Accessibility drives popularity of kids triathalons

By Theoden Janes

McClatchy Newspapers

If the mere mention of the words "kids triathlon" makes you cringe, take a deep breath and relax: Kids triathlons are not designed to push children to their physical limits.

In fact, many of these swim-bike-run races are short-distance affairs that require almost no training and are over in 15 to 20 minutes. Flotation devices and training wheels are allowed if kids need them.

This accessibility is leading to a surge in the popularity of kids triathlons, according to data from USA Triathlon, the sport's governing body. As of March 2009, it had nearly 31,000 members ages 17 and younger, up 25 percent from the previous year.

Distances can vary. Huntersville's Birkdale Animal Hospital Kids Triathlon Series, one of the largest events of its type in the country, has relatively short requirements: 4- to 6-year-olds, for instance, swim 25 yards, bike three-tenths of a mile and run just 100 yards.

Meanwhile, the Kids In Training Youth Triathlon in Cary, N.C., the first week of June had ages 5 to 7 swimming 50 yards, biking 1.5 miles, and running half a mile. (Eight- to 10-year-olds went twice as long, and 11- to 17-year-olds covered three times those distances.)
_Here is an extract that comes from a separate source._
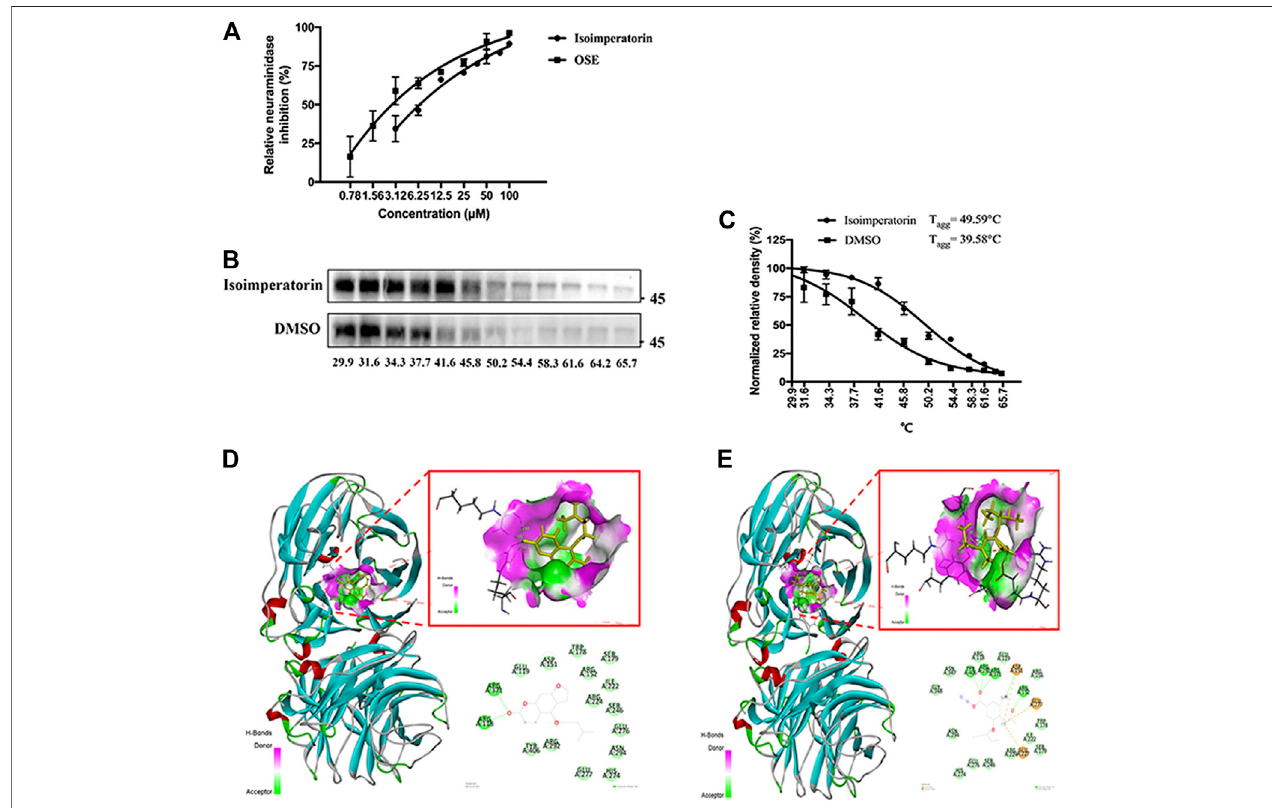
FIGURE 6 | Isoimperatorin inhibits in fl uenza by targeting NA. (A) The inhibitory effect of isoimperatorin on the NA of H1N1 A/PR/8/34 in fl uenza virus was detected by ELISA. Oseltamivirservedas apositivecontrol inthe NA inhibition test. (B) Western blotting showing the H1N1(A/PR/8/34) NA CETSA binding assayin the presence or absence of 50 μ M isoimperatorin at different temperatures. (C) The NA band intensities in the CETSA were quanti fi ed. (D – E) The predicted binding models (3D and 2D) between neuraminidase and compounds. Data are representative of three independent experiments (mean ± SEM).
"Our mission is basically to get kids and their families healthy," says Maylene Jackson, director of Cary-based Kids In Training, which this year will put on six triathlons statewide.

Says Kathy Goody, race director of the Birkdale events: "It's a safe way to get physical. The mission is really for the kids to have fun."

Fun, experts say, is important.

"We want it to be fun because we want exercise to be a lifelong habit for a child," says Daryl Rosenbaum, a sports medicine physician at Wake Forest University Baptist Medical Center. "If it's not fun ... they may not carry on this kind of healthy habit later on in life."

According to the results of a report by the White House Task Force on Childhood Obesity, one in three American children is overweight - and one in five is considered obese.

'Built-in cross-training'

As is the case with all youth sports, there is the risk of injury because of improper training. But parents and organizers agree that not much training is necessary, as long as the child has an active lifestyle (and perhaps is taking swim lessons - the water leg is typically the most stressful part of the race for families).

Even if kids do train, "with triathlon, you have built-in cross-training," Rosenbaum says. "It seems like everyone feels pressure to pick a sport by the time they're 6 and that's their sport - that's the one they do year-round all the time.

"The risk of that is you're doing the same movement over and over again: kicking a soccer ball every time, throwing a baseball every time. That can add up. The nice thing is triathlon is three sports. You're doing one sport one day, one another and then one a third day."

Also, triathlon being an individual sport, kids can take as competitive an approach as they wish. Often, how quickly they finish will be inconsequential the first time, then many realize that it would be fun to try again and go faster.